テストを書くときに使えるテクニックのひとつにモックというものがある。本物のオブジェクトの代わりにモックを差し込んで、期待通りに関数が呼ばれるか調べる、なんてテストを書くのに使える。たとえば、リクエストを処理したらメールを送る、なんていうコードをテストする場合、ユニットテストで本当にメールを送るわけにもいかないから、 MockMailer なんてモックを差し込んで、Send() 関数が正しい引数で呼ばれることをチェックする、なんていうテストが書ける。

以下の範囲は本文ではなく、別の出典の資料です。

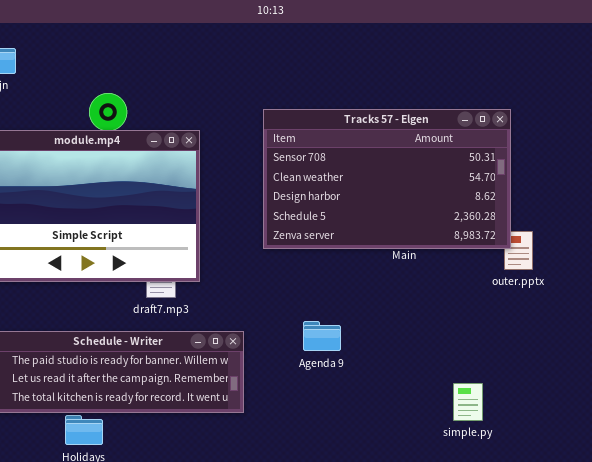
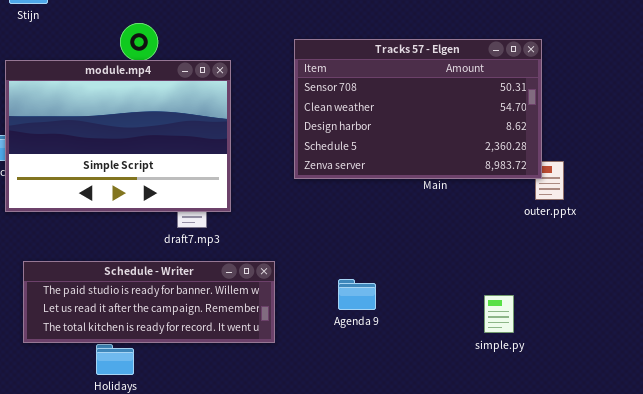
Agenda 9: [303,321,341,351] -> [338,279,376,310], moved
simple.py: [453,383,483,421] -> [484,295,514,333], moved

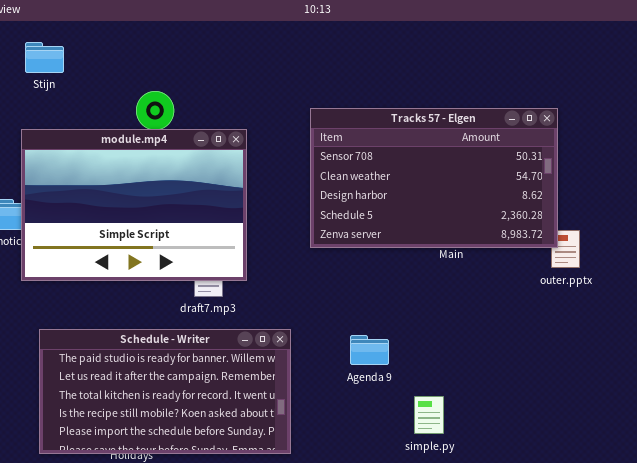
Schedule - Writer: [23,261,275,343] -> [39,329,291,454], resized
Agenda 9: [338,279,376,310] -> [350,335,389,365], moved
simple.py: [484,295,514,333] -> [414,396,444,434], moved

というわけで、モックというものはなかなか便利なんだけど、モックと似たようなものがいろいろあってややこしい。"TotT: Friends You Can Depend On" [1] という記事ではダミー、スタブ、モック、スパイ、フェイクの違いが紹介されている。

大雑把にいうと、ダミーは値はどうでもいいけど、とりあえず何かをつっこみたいときに使うもの。スタブはハードコードした値を返すだけのもの。モックは関数が期待通りに呼ばれるかをテストするために使うもの。 スパイはモックと似ているけど状態を記録してテストするために使うもの。フェイクは本物の実装の代わりに単純な偽の実装を提供するもの。

これらは適材適所で使い分けるのが望ましいのだけど、どれも似たような概念なので、正しいものを選ぶのはなかなか難しい。で、この中でモックに関しては googlemock [2] (C++) のようなモックフレームワークがあって、これらを使うと結構凝ったことがいろいろできる。たとえば、関数が呼ばれたときに、単純に値を返すだけじゃなくて、ロジックを実行して、パラメータに基づいて値を計算して返す、なんてことができたりする。

で、こんな機能を使ってごちゃごちゃ書いていると、これ、モックじゃなくてフェイクなんじゃないの?なんてことが起きる。つい先日もそういうことがあって、複雑な挙動を定義していたモックを、モックフレームワークなしでフェイクとして作り直したら、コードが非常にわかりやすくなった。

これに気をよくして、既存のモックをチェックしてみたところ、関数呼び出しの期待 (expectation) が何もセットされていないモックがあった。じゃあ何に使われているかというと、別のオブジェクトを作るために必要なパラメータの一つとして使われているだけであった。

じゃあこれはモックじゃなくてダミーなんじゃないの、と思って同僚に相談したところ、 int を返す関数なんかは適当に 0 を返さないといけないし、これはハードコードした値を返すんだから、スタブなんじゃないか、ということになった。

とりあえず、Stubなんとかという名前のクラスを作ってコードレビューに投げたところ、同じ同僚から、いや、やっぱりこれはダミーだよ、というコメントが返ってきた。ううむ、まあたしかにそうかも、ということで Dummyなんとかに名前を変更。

が、チェックインしてからも、なんだかもやもやしていて、こういう何もしないオブジェクトって null オブジェクトとか呼ばれるんじゃなかったっけ、なんてことをぼんやり考えていると、 すごいことをひらめいた。そもそもこのオブジェクトはまったく使われていないんだから、ダミーのオブジェクトを作って渡す必要はなくて、コンストラクタには NULL でも渡しとけばいいんじゃないか。

で、実際にやってみたら、NULLを渡すだけでテストはあっけなく通った。つい先ほど導入された Dummyなんとかクラスは次のパッチで消され、NULL だけが残った。これはモックか?スタブだ、いやダミーだ、なんてがんばって議論していたのは一体なんだったのだろうか。